▸ **YOUR GOAL**
For this exercise, transcribe all of the records exactly as given.

▸ **DATA UNDER STUDY**
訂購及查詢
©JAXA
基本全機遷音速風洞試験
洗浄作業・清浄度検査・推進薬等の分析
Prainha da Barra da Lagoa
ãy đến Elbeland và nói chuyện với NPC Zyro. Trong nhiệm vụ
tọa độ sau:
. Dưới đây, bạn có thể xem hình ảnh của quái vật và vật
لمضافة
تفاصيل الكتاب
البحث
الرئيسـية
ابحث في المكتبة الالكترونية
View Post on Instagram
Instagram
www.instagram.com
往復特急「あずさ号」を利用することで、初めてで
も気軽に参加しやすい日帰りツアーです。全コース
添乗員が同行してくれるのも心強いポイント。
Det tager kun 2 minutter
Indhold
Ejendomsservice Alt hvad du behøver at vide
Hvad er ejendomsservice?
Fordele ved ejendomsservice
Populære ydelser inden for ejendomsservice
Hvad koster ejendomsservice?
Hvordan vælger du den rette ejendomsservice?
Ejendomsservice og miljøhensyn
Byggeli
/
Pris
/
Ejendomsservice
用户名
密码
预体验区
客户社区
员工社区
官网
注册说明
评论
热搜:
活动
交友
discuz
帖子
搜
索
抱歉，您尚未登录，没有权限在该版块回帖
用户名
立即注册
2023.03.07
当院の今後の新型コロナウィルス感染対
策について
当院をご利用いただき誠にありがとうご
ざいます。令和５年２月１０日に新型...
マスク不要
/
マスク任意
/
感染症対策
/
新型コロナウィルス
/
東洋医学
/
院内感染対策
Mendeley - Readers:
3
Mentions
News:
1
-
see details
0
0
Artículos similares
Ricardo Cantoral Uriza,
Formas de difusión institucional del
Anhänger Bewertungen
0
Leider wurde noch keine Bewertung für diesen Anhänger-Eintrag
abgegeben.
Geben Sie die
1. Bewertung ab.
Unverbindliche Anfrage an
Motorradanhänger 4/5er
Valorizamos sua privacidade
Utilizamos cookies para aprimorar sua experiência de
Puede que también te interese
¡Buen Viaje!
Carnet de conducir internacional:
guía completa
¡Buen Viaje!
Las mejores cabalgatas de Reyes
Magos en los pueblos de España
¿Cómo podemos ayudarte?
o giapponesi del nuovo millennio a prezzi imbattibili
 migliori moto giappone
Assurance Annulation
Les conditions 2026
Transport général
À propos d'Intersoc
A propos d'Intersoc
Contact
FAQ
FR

▸ **SOLUTION TO THIS PROBLEM**
訂購及查詢
©JAXA
基本全機遷音速風洞試験
洗浄作業・清浄度検査・推進薬等の分析
Prainha da Barra da Lagoa
ãy đến Elbeland và nói chuyện với NPC Zyro. Trong nhiệm vụ
tọa độ sau:
. Dưới đây, bạn có thể xem hình ảnh của quái vật và vật
لمضافة
تفاصيل الكتاب
البحث
الرئيسـية
ابحث في المكتبة الالكترونية
View Post on Instagram
Instagram
www.instagram.com
往復特急「あずさ号」を利用することで、初めてで
も気軽に参加しやすい日帰りツアーです。全コース
添乗員が同行してくれるのも心強いポイント。
Det tager kun 2 minutter
Indhold
Ejendomsservice Alt hvad du behøver at vide
Hvad er ejendomsservice?
Fordele ved ejendomsservice
Populære ydelser inden for ejendomsservice
Hvad koster ejendomsservice?
Hvordan vælger du den rette ejendomsservice?
Ejendomsservice og miljøhensyn
Byggeli
/
Pris
/
Ejendomsservice
用户名
密码
预体验区
客户社区
员工社区
官网
注册说明
评论
热搜:
活动
交友
discuz
帖子
搜
索
抱歉，您尚未登录，没有权限在该版块回帖
用户名
立即注册
2023.03.07
当院の今後の新型コロナウィルス感染対
策について
当院をご利用いただき誠にありがとうご
ざいます。令和５年２月１０日に新型...
マスク不要
/
マスク任意
/
感染症対策
/
新型コロナウィルス
/
東洋医学
/
院内感染対策
Mendeley - Readers:
3
Mentions
News:
1
-
see details
0
0
Artículos similares
Ricardo Cantoral Uriza,
Formas de difusión institucional del
Anhänger Bewertungen
0
Leider wurde noch keine Bewertung für diesen Anhänger-Eintrag
abgegeben.
Geben Sie die
1. Bewertung ab.
Unverbindliche Anfrage an
Motorradanhänger 4/5er
Valorizamos sua privacidade
Utilizamos cookies para aprimorar sua experiência de
Puede que también te interese
¡Buen Viaje!
Carnet de conducir internacional:
guía completa
¡Buen Viaje!
Las mejores cabalgatas de Reyes
Magos en los pueblos de España
¿Cómo podemos ayudarte?
o giapponesi del nuovo millennio a prezzi imbattibili
 migliori moto giappone
Assurance Annulation
Les conditions 2026
Transport général
À propos d'Intersoc
A propos d'Intersoc
Contact
FAQ
FR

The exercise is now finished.